The Court of Justice of the EU (CJEU) ruled yesterday in the case C-49/16 (Unibet International against Hungary) that member states are not allowed to restrict gambling operators licensed in another EU member state from operating in local markets, if these restrictions are imposed in a discriminatory or non-transparent manner:
In those circumstances, the Court of Justice concludes that the principle of the freedom to provide services […] precludes that legislation.
Finally, the Court of Justice states that no penalties may be imposed on the basis of rules held to be contrary to the principle referred to above.
Maarten Haijer, Secretary General of industry body EGBA, commented:
The Court reiterated that Member States must guarantee that national regulation on online gambling services meets objective, transparent, non-discriminatory and proportionate criteria. Only a properly regulated and transparent online gambling market can ensure that the consumer is channeled to the regulated offer.
The Court’s ruling is a clear message to other Gaming Authorities, including the Dutch Gaming Authority, that they must not enforce regulation that does not comply with basic EU law. We expect these Member States to reconsider and lift these enforcement measures as they are acting in violation of EU law. Their actions do not serve the interest of consumers, they fail to channel the consumers to reliable providers, instead they merely prop up failed regulation.
Haijer added that the CJEU, as well as the Dutch Council of State, found in 2011 and 2013 that current Dutch gambling legislation is in violation of EU law. “There is no other alternative for the Netherlands Gaming Authority but to immediately cease its current enforcement measures.”
Rutger-Jan Hebben, Director of Speel Verantwoord, said that the Court’s decision was “good news” for the Dutch market. “This ruling also renders the recent changes in the Netherlands Gaming Authority’s enforcement priorities highly questionable,” Hebben stated.
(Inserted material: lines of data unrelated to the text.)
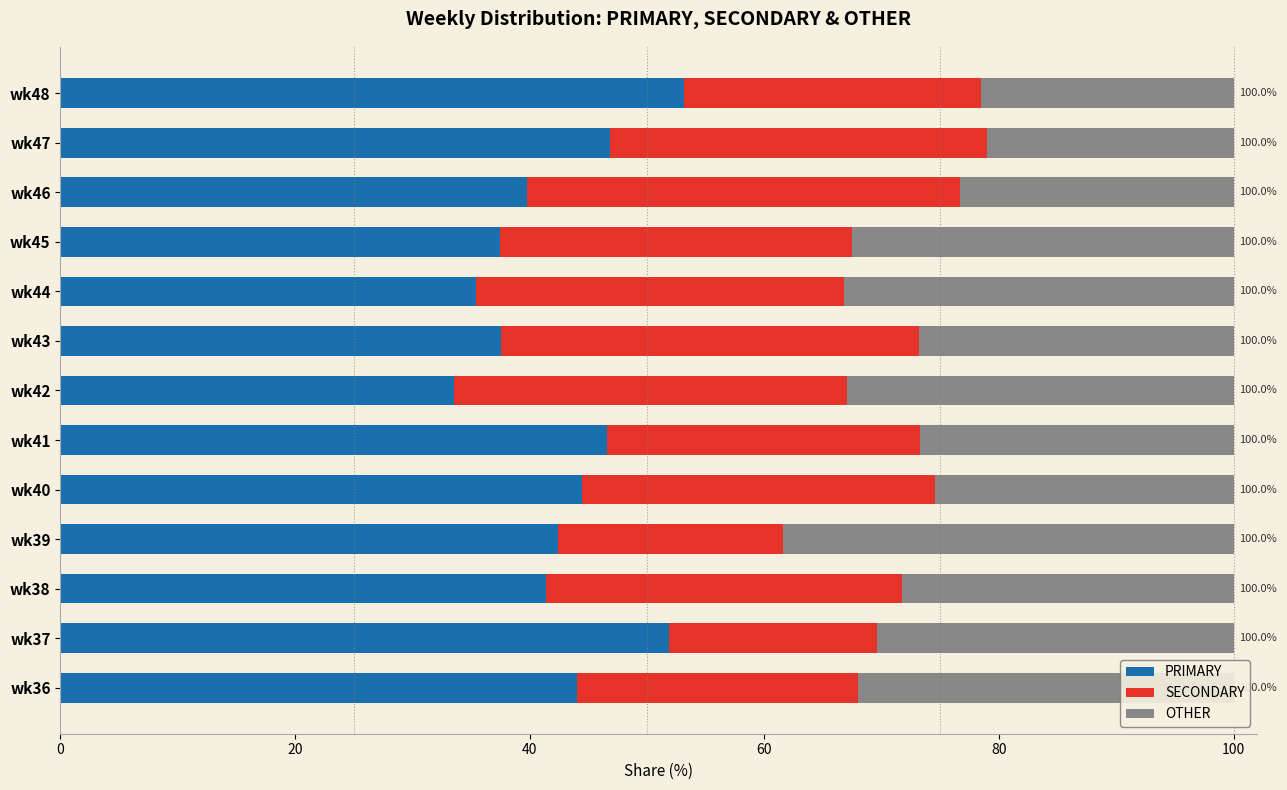

What are all the series names shown in the legend?

PRIMARY, SECONDARY, OTHER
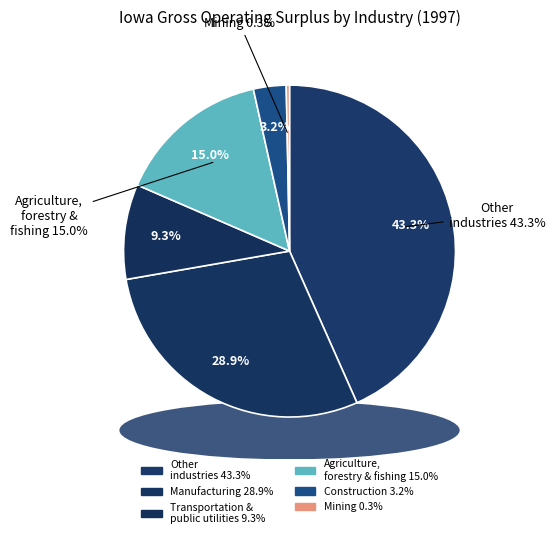

Rank the categories by value from lowest to highest.

Mining, Construction, Transportation and public utilities, Agriculture, forestry, and fishing, Manufacturing, Other industries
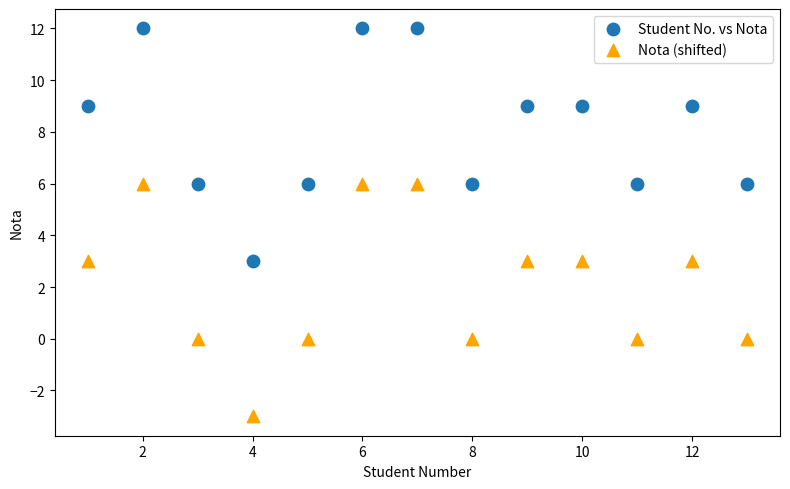

Which series contains the highest Y value?

Student No. vs Nota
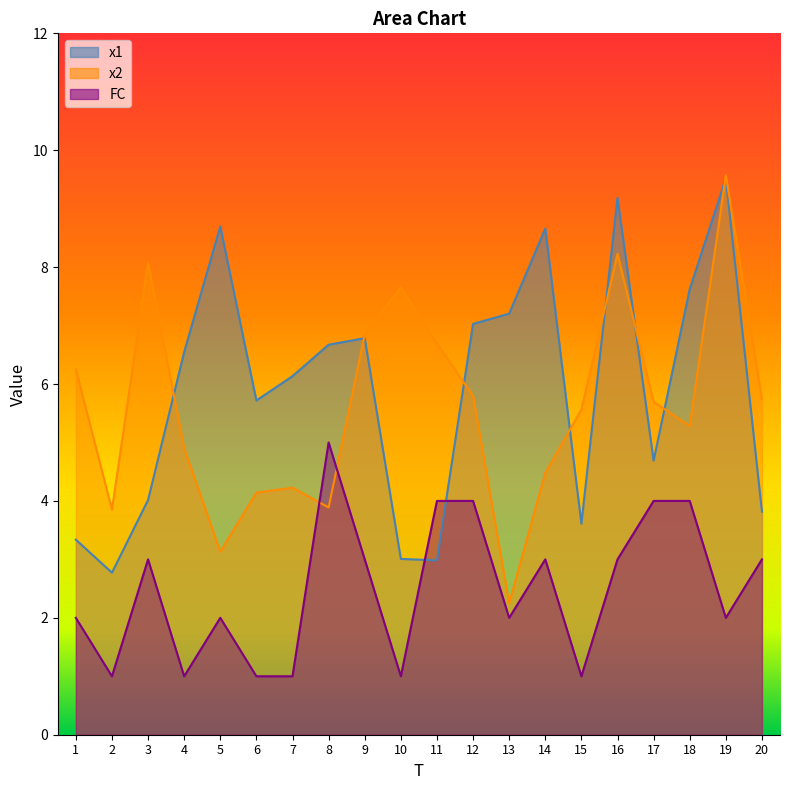

What is the average value of the x1 series?

5.9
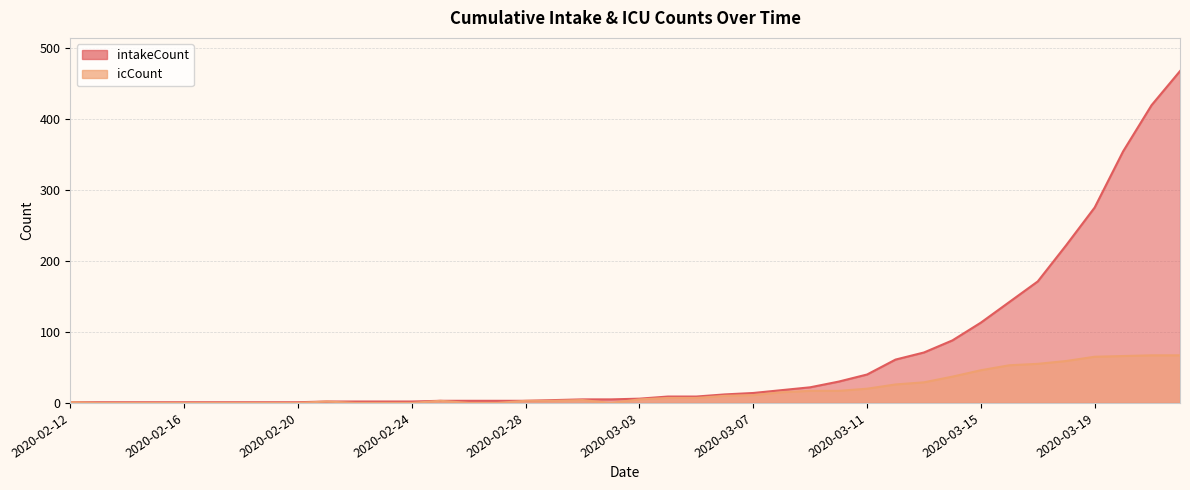

Rank the series by their average value, from lowest to highest.

icCount, intakeCount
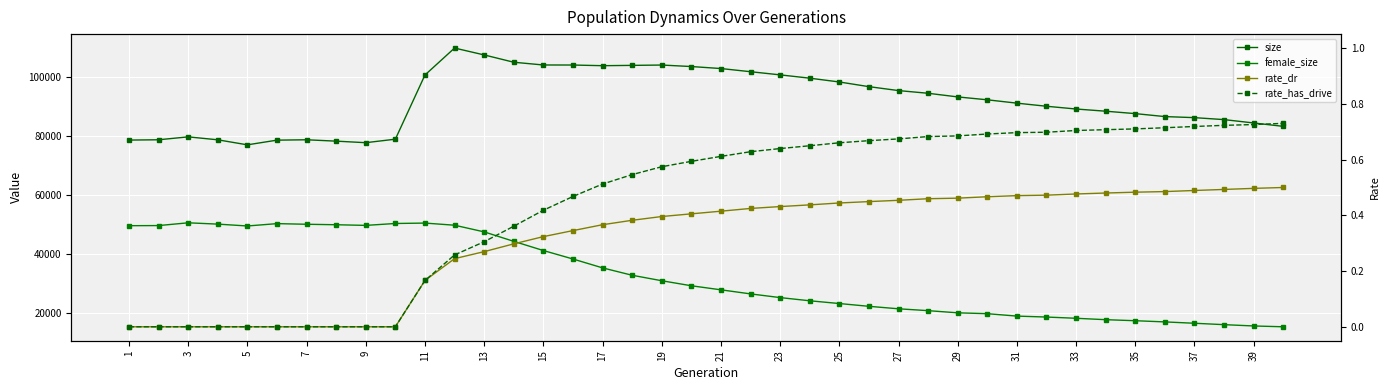

At which category does the chart reach its minimum across all series?

1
“Furthermore, it is yet another illustration of the fact that a speedy regulation of online gambling in the Netherlands is urgently needed.”
Gaming lawyer Justin Franssen of Kalff Katz & Franssen offered the following legal perspective on the CJEU’s decision.
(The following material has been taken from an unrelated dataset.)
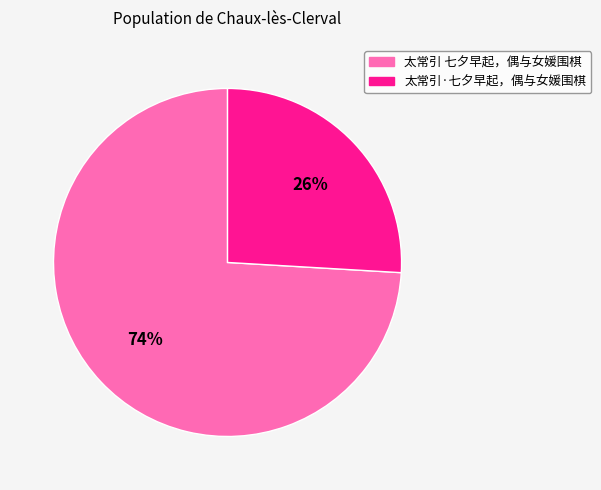

Which slice represents more than half of the pie?

太常引 七夕早起，偶与女媛围棋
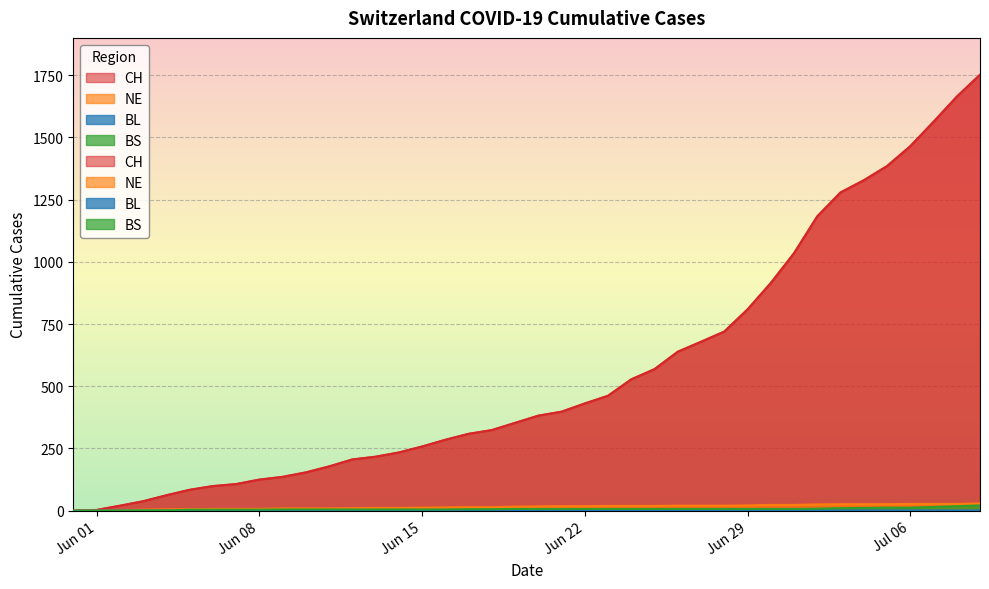

True or false: BL and BS cross at least once.

False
On June 22, the CJEU reminded us once again that national authorities cannot enforce legislation by means of criminal or administrative sanctions based on legislation which clearly breaches EU law. More specifically, the Hungarian authorities are unable to apply enforcement measures against Unibet as it has been established that the (non-transparent) license allocation system failed to pass scrutiny of the Court.
Whilst the specific regulatory circumstances in the Netherlands differ from those in Hungary, it must be noted that both the CJEU and the Dutch Council of State established years ago in the Betfair case that the license allocation system pertaining to sports (and horserace) betting breached Community law. Nevertheless, the Dutch authorities decided to completely neglect these decisions by introducing a contra legem policy rule in 2015 and simply renewed existing licenses to incumbents whilst excluding other interested parties from entering the market. Not only did the government fail to respect the final decisions from the EU and national Court, it has so far failed to fulfill its political commitment and its promise to the sector to introduce a transparent license allocation procedure.
This situation forced various parties to re-engage in licence allocation litigation. To date, all relevant cases have been lost by the Dutch authorities. This cannot come as a surprise given the preceding judgements of both the CJEU and the Council of State. Nevertheless, up and until today, the Dutch authorities refuse to introduce proper EU compliant procedures pertaining to allocation of gaming licenses.
Unfortunately, this leaves the industry with no other option than to continue with legal proceedings. In case the outcome of pending cases are not materially different from existing judgements, then this may impact the enforcement capabilities of the Netherlands Gaming Authority and the Public Prosecutor’s Office.